Internationaler Tag der Menschenrechte

Die Bundesregierung hat den schlechten Kurs ihrer Menschenrechtspolitik auch in diesem Jahr fortgesetzt: sie hat mit blumigen Worten Werte gepriesen und dann im Hinterzimmer das Gegenteil getan. So ist der geplante Verkauf von Panzern an Saudi-Arabien auch menschenrechtlich ein Skandal.

Dass Menschenrechte nicht gegen eine vermeintlich politische Stabilität ausgespielt werden dürfen, haben zuletzt die Umwälzungen in Nordafrika gezeigt. Die Bundesregierung muss endlich ihre Menschenrechtspolitik neu orientieren. Das gilt auch im Umgang mit anderen Staaten, nicht zuletzt der vernachlässigten Region Zentralasien.
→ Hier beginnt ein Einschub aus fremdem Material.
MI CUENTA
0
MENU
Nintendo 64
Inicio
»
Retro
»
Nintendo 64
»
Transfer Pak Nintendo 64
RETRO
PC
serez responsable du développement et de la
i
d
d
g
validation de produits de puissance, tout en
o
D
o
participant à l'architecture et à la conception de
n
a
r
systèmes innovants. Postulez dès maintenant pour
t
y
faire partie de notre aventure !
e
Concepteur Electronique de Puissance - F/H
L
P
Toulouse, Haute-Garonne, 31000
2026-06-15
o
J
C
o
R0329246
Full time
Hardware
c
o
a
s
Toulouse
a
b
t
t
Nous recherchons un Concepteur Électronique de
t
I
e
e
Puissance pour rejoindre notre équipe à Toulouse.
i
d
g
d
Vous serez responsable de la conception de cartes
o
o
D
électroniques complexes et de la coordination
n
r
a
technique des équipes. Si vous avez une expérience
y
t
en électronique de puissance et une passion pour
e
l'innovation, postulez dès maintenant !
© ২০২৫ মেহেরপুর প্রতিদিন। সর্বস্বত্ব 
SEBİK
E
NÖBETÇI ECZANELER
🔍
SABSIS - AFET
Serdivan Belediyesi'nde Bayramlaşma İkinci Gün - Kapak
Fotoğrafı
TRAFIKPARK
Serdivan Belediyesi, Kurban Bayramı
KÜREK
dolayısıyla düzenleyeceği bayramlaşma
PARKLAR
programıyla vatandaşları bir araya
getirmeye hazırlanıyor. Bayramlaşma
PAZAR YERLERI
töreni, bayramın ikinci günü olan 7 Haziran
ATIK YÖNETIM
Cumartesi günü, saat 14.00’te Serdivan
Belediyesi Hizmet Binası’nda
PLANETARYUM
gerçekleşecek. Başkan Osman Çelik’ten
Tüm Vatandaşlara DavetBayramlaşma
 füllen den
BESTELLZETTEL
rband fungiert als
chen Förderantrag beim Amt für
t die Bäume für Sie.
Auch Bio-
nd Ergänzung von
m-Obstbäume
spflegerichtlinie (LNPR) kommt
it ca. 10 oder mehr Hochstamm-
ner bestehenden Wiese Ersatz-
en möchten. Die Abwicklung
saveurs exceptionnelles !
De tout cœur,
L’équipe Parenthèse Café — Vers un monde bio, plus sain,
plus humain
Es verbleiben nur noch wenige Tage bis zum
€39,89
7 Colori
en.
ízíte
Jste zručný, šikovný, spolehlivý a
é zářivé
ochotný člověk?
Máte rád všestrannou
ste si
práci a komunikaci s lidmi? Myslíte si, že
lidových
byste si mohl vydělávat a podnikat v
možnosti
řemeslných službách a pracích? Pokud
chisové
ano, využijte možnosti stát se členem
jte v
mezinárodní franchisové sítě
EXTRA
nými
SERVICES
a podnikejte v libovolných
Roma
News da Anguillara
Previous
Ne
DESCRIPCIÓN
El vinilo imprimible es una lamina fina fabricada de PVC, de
Vor der Gewalt despotischer Regime flohen und fliehen tausende Menschen. Viele von ihnen ertranken bei der Flucht über das Mittelmeer, auch wegen gravierender Defizite in der Seenotrettung und völkerrechtlich problematischer Einsätze von FRONTEX. Die Lage in den Flüchtlingslagern, insbesondere an der griechisch-türkischen Grenze, ist zum Teil katastrophal. Die Bundesregierung muss sich viel stärker für eine solidarische und menschenwürdige Aufnahme von Flüchtlingen in die EU und in Deutschland selber einsetzen.

Pünktlich zum Tag der Menschenrechte hätten die Innenminister von Bund und Ländern auf ihrer Konferenz eine menschenrechtlich weit reichende Entscheidung zur Abschaffung von so genannten Kettenduldungen treffen können. Aber wieder einmal konnten sie sich nicht darauf verständigen konnten, dauerhaft hier lebenden Menschen, die kein Bleiberecht besitzen, eine langfristige Lebensperspektive zu ermöglichen.